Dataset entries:
-.-.-

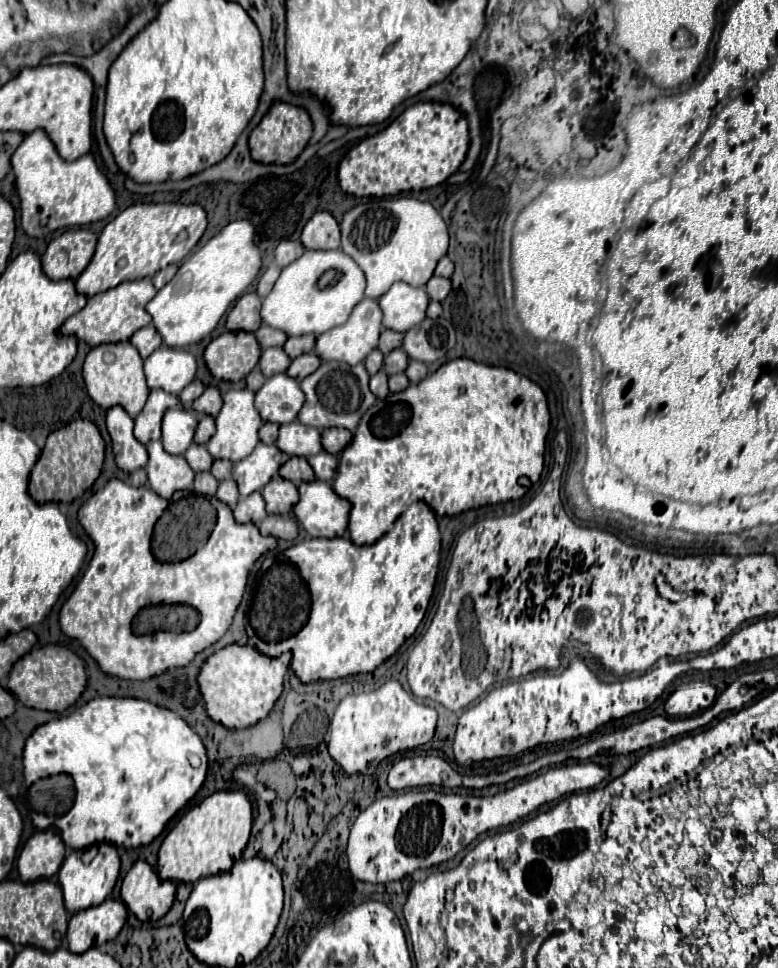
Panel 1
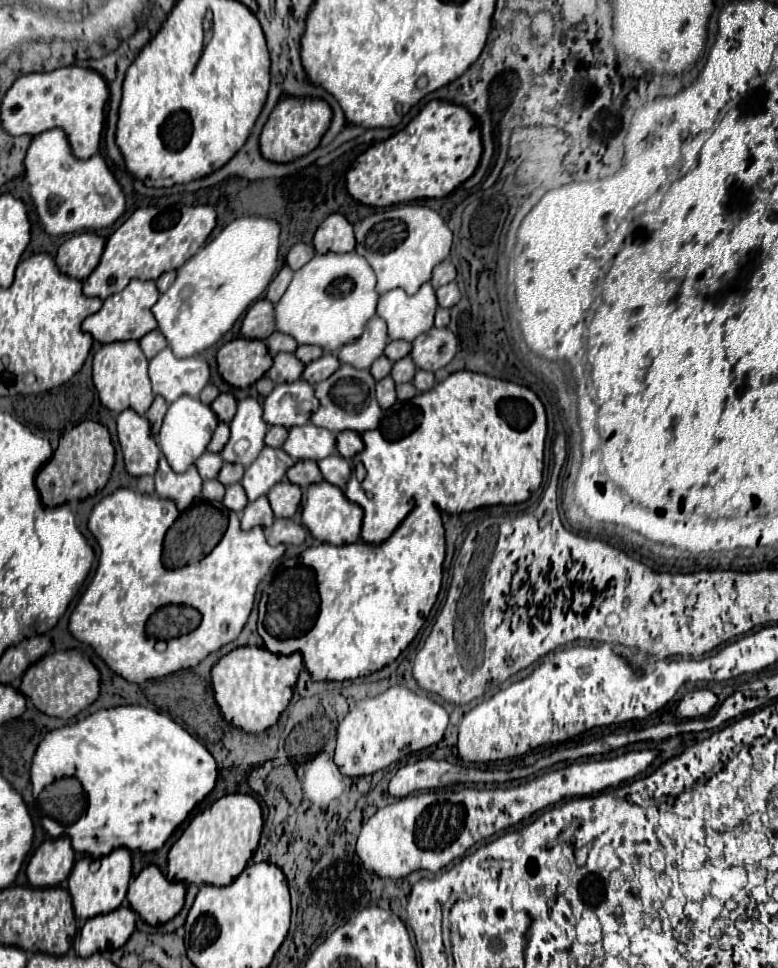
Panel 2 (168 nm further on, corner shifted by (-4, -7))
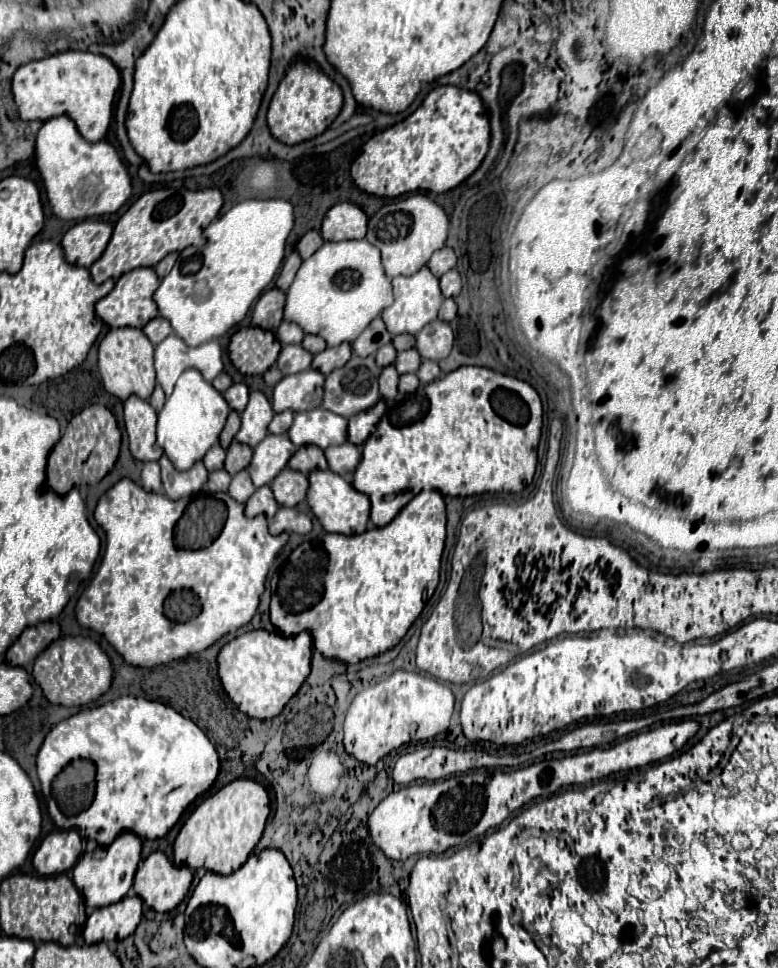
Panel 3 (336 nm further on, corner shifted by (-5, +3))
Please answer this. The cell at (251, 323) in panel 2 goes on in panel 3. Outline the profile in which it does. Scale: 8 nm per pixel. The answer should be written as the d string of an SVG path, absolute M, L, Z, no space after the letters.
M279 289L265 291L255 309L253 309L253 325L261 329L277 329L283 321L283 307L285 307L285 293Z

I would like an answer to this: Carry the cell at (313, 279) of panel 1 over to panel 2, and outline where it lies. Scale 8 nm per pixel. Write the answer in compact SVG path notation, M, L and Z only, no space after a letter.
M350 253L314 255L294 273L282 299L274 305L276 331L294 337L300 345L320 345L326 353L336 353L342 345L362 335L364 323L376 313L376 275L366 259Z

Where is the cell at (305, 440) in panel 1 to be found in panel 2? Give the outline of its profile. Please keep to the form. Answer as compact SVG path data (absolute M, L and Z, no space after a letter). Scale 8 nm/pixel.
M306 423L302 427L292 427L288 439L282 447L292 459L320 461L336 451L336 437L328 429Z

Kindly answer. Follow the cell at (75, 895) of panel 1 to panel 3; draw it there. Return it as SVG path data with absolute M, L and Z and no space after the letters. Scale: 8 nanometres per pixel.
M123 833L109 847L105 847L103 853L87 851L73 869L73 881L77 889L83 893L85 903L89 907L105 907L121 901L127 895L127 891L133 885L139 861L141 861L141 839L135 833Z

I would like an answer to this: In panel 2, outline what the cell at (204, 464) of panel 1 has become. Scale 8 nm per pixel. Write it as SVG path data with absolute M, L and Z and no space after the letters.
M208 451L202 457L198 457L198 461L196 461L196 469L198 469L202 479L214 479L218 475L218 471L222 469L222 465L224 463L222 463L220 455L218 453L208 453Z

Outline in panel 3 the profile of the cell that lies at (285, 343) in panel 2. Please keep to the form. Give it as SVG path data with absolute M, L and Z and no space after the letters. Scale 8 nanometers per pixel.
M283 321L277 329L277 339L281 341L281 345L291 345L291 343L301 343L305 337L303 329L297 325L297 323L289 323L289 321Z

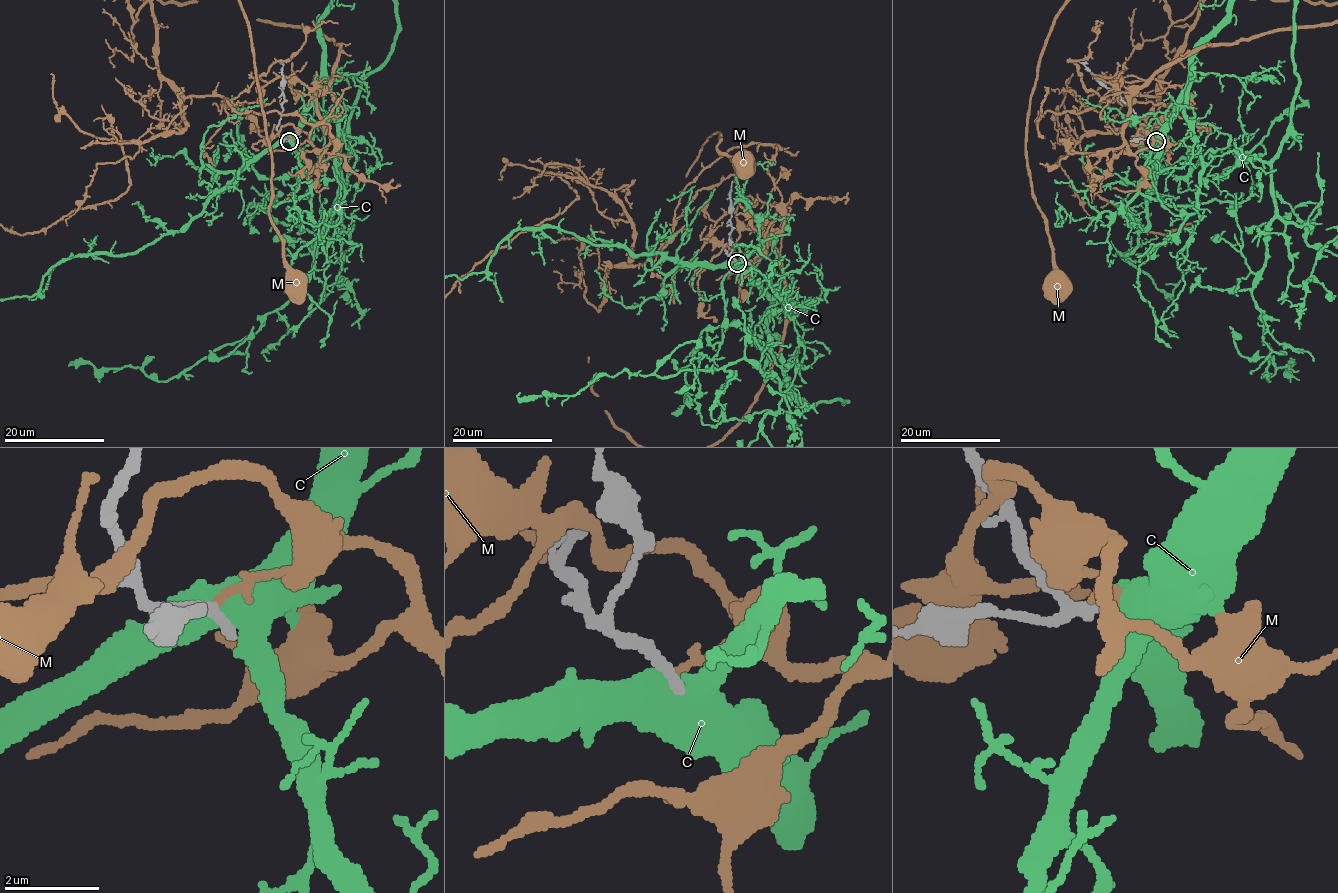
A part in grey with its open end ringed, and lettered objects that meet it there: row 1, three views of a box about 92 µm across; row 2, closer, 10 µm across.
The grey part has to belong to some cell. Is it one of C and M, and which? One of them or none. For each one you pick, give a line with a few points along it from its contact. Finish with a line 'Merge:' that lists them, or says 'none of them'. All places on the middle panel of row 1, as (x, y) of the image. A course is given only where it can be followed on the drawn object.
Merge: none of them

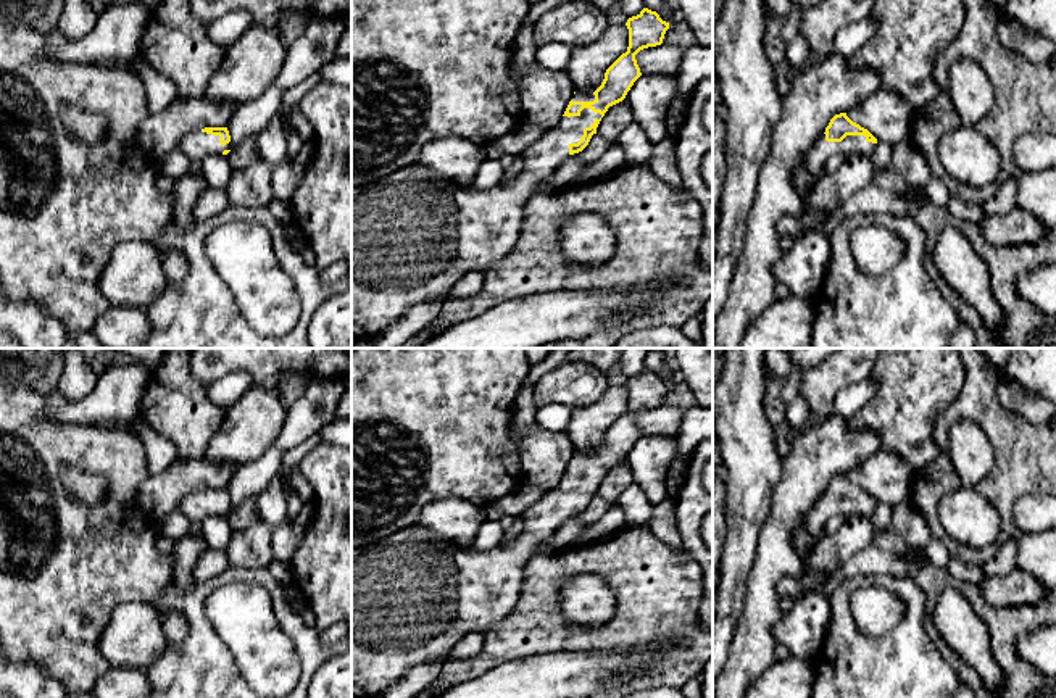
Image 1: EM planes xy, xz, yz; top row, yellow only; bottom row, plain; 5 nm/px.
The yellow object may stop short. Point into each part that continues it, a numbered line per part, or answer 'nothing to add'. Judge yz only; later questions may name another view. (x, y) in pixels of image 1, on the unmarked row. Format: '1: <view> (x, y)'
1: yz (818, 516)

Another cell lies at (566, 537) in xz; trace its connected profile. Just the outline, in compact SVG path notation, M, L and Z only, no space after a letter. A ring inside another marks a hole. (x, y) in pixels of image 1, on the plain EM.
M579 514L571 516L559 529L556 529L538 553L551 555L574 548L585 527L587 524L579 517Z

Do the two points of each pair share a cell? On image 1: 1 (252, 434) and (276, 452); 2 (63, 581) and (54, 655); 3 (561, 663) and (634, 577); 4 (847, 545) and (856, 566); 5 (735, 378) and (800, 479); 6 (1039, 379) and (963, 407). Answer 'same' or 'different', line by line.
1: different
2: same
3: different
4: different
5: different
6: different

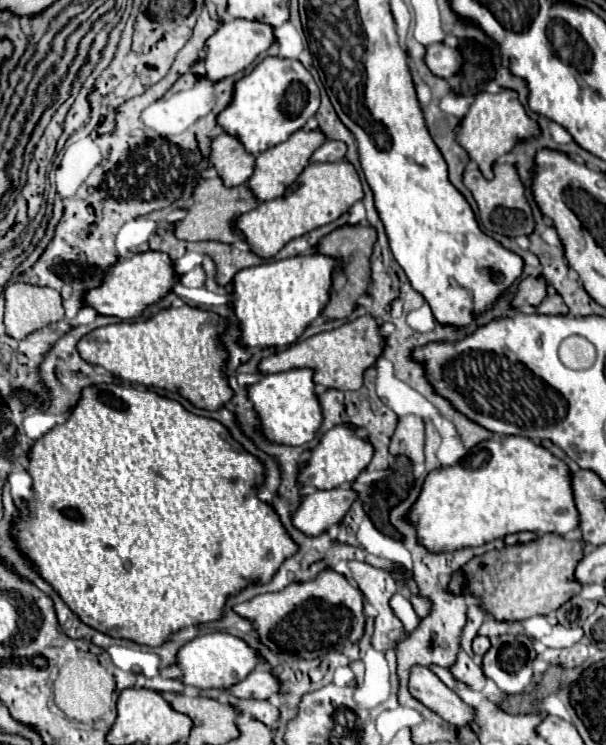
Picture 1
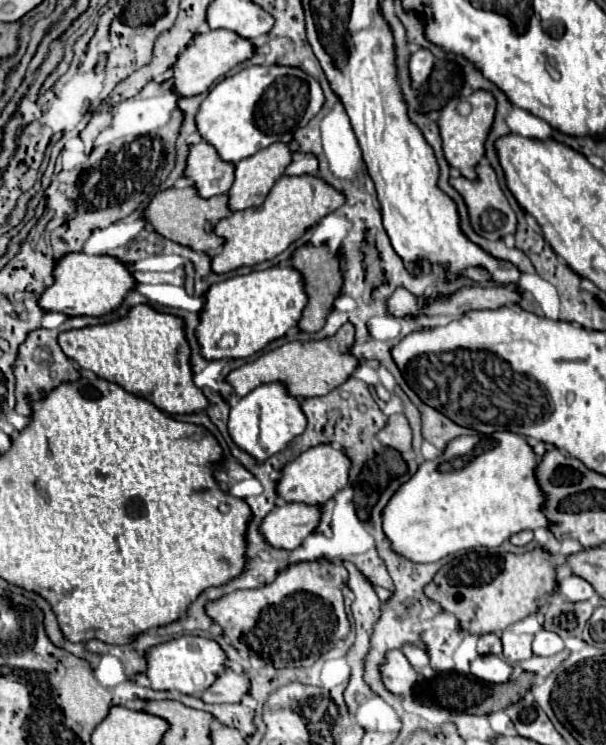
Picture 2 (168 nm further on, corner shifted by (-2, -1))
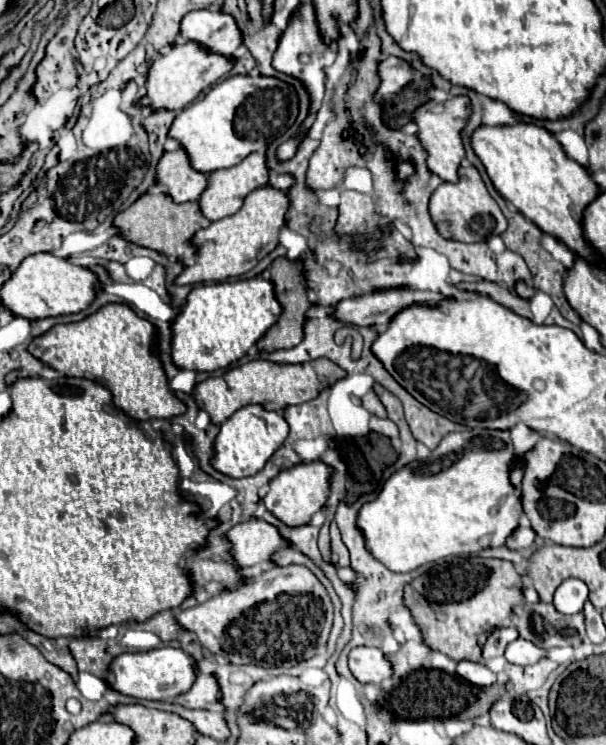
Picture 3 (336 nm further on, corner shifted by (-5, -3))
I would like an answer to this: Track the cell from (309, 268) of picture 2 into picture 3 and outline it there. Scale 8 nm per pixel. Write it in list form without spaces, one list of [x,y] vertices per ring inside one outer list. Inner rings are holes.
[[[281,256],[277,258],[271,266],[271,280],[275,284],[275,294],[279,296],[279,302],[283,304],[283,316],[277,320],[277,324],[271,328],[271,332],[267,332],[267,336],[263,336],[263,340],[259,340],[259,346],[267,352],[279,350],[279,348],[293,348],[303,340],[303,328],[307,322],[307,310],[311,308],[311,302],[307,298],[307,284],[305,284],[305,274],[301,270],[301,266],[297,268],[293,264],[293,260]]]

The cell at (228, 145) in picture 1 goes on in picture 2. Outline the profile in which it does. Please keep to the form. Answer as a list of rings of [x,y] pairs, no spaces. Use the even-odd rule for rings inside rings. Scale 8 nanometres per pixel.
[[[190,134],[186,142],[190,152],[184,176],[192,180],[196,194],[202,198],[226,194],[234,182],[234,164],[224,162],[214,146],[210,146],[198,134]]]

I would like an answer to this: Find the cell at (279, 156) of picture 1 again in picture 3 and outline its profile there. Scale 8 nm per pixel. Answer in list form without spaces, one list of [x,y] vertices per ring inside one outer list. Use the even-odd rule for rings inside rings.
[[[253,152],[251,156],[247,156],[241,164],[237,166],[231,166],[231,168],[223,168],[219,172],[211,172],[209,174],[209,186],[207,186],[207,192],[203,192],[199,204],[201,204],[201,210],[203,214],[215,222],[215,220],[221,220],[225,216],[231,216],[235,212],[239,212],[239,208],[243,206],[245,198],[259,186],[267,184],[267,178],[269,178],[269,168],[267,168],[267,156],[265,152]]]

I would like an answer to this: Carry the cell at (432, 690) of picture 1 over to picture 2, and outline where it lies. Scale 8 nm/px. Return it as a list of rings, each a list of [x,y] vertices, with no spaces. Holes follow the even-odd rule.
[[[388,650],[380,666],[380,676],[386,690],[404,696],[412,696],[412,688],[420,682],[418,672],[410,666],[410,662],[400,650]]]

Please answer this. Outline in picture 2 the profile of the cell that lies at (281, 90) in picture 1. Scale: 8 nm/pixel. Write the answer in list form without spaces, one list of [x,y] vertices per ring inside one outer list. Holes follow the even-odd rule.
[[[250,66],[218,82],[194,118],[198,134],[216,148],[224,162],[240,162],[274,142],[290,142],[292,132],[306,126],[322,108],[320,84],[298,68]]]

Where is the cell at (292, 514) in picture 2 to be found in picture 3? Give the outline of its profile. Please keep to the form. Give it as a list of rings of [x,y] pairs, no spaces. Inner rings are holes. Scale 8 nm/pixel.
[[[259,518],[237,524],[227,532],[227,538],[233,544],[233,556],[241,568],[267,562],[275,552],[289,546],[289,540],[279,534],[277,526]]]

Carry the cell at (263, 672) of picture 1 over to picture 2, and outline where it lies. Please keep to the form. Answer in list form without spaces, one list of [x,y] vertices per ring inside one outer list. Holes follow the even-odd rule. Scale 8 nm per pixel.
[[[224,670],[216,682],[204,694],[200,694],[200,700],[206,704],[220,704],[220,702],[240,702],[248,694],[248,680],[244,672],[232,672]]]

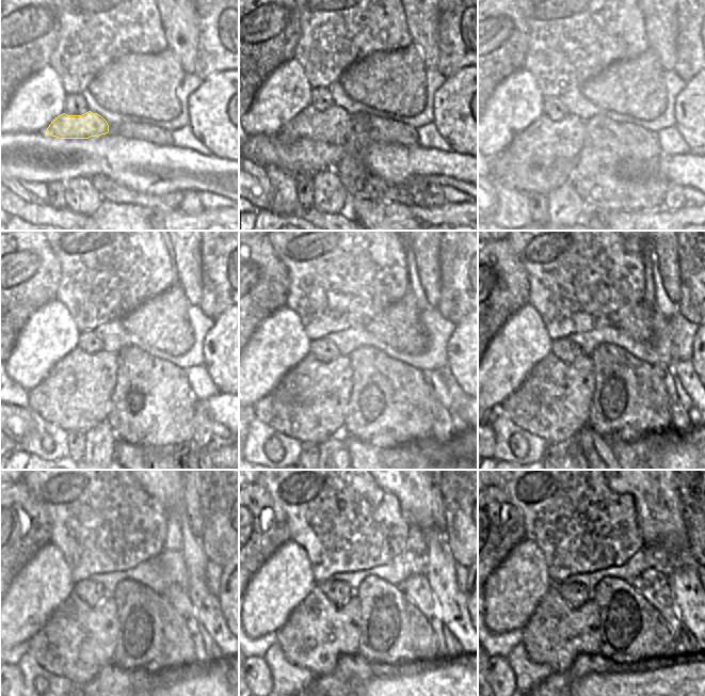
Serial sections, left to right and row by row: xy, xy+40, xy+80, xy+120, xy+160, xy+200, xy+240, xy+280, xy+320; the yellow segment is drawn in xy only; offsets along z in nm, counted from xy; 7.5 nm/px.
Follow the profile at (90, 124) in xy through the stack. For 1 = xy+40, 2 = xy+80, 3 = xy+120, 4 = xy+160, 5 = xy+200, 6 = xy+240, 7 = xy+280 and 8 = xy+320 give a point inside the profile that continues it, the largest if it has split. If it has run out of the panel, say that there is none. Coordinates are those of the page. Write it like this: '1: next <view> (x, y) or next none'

-.-.-

» EXERCISE OBJECTIVE
Every line above in which the word "further" is present must be copied into the answer.

» ANSWER SPACE
Panel 2 (168 nm further on, corner shifted by (-4, -7))
Panel 3 (336 nm further on, corner shifted by (-5, +3))
Picture 2 (168 nm further on, corner shifted by (-2, -1))
Picture 3 (336 nm further on, corner shifted by (-5, -3))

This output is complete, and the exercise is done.